§ Consigne: Selon le passage sur le roman « Asikel », quel animal Yuba tue-t-il lors d'une partie de chasse ?

§ Extrait du document:
▽
L’intrigue, quant à elle, est plutôt simple :

– On part d’une situation initiale heureuse, pour ne pas dire bienheureuse, où l’on voit Tililwa et Yuba évoluer dans une atmosphère caractérisée par l’équilibre et la sérénité.
– A la page 18, événement perturbateur en vue, surgit une bande de cavaliers interlopes dans la nuit. Le couple bascule dans la crainte.
– Le lendemain, Tililwa et Yuba entreprennent leur fameux « voyage » en forêt avec viatique, armes et matériel de glisse (la scène se déroule en hiver). Après quelques péripéties, la jeune femme tombe dans un trou. Yuba tente de la sauver et descend à son tour. Ils s’en sortent après moultes tentatives.
– Lors d’une partie de chasse, Yuba tue une gazelle avant de se retrouver nez-à-nez avec… un ours.
– Mais c’est à la page 63 que les choses se corsent : dans la forêt, le couple aperçoit de la fumée puis se sont des cris qui fusent. Ceux de la pauvre Nunda retenue par une bande de malfaiteurs qui l’accusent, à tort, d’avoir tué la fille de l’un des leurs.
– Yuba intervient, s’accusant du meurtre pour sauver Nunda. S’ensuit une bataille digne d’un western.

Nous en resterons là pour ne pas divulgâcher. S’il veut connaître la suite, il suffit au lecteur de se procurer le livre dans une librairie, il est disponible en dépit des problèmes de distribution dont pâtit généralement l’objet culturel dans notre pays. Il peut également se le faire prêter – pratique courante il y a encore quelques décennies ; il est vrai qu’il est plus facile aujourd’hui de se pencher à deux, voire à trois et plus si affinités, sur un téléphone, pardon un iphone, pour mater une « belle tof » ou une vidéo. Peut-il emprunter « Asikel » dans une bibliothèque ? Je pose la question et je reste stoïque.

Un zeste de sociologie

Si Tililwa et Yuba sont bien enracinés dans le jeu social villageois, ils s’en détachent d’une certaine manière de par le choix de cette cabane en lisière de forêt. Cela d’une part ; de par certaines pratiques, d’autre part : promenade à cheval, chacun des cavaliers étant juché sur sa propre monture, utilisation de « tiênaccagin ». Skis ? Raquettes de neige ? Luges ? Ces deux moyens de locomotion auxquels recourt le couple semblent « parachutés » dans l’espace kabyle. Cet imaginaire de Tilyuna Su, encore à la frontière entre l’adolescence et la maturité lorsqu’elle écrit à 18 ans son « Asikel », procède-t-il d’images en provenance du monde occidental, américain, pour ne pas le nommer ? On sait à cet égard qu’il existe bien des passerelles entre la fiction littéraire et celle filmique (télévision, cinéma, vidéo…)
△
§ Contenu des données:
▽
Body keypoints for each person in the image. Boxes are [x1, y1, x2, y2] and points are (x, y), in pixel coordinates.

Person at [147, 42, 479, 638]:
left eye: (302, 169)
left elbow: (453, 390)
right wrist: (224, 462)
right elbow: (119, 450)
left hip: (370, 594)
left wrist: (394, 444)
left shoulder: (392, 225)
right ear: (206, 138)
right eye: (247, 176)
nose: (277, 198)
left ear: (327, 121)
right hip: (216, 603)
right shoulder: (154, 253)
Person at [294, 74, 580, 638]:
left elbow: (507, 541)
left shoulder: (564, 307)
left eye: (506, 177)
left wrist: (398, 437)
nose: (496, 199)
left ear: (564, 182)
△
▽
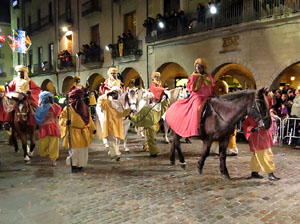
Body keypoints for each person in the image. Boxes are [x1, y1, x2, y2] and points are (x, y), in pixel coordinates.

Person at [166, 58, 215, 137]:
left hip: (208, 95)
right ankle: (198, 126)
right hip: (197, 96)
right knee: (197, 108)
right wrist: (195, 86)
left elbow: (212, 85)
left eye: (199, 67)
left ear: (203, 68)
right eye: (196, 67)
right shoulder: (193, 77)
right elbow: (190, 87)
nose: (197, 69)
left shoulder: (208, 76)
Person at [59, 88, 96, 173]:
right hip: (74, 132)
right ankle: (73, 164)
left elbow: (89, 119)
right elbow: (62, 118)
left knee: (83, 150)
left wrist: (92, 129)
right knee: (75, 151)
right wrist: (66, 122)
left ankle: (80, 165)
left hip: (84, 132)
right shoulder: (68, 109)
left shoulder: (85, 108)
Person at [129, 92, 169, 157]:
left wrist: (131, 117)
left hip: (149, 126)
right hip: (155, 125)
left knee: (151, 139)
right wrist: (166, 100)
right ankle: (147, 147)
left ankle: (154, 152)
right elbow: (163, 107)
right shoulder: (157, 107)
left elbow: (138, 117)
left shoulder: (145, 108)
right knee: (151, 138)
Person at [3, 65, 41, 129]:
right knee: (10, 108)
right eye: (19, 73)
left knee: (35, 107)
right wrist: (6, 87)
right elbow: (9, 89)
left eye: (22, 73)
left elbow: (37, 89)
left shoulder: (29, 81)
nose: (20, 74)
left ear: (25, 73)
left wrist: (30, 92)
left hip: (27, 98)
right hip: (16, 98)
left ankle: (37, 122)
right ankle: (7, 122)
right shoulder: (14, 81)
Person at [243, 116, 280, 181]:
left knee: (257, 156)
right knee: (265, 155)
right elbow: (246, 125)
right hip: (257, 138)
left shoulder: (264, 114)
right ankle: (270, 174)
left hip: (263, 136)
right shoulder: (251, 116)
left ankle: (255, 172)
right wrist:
△
§ Réponse: Une gazelle.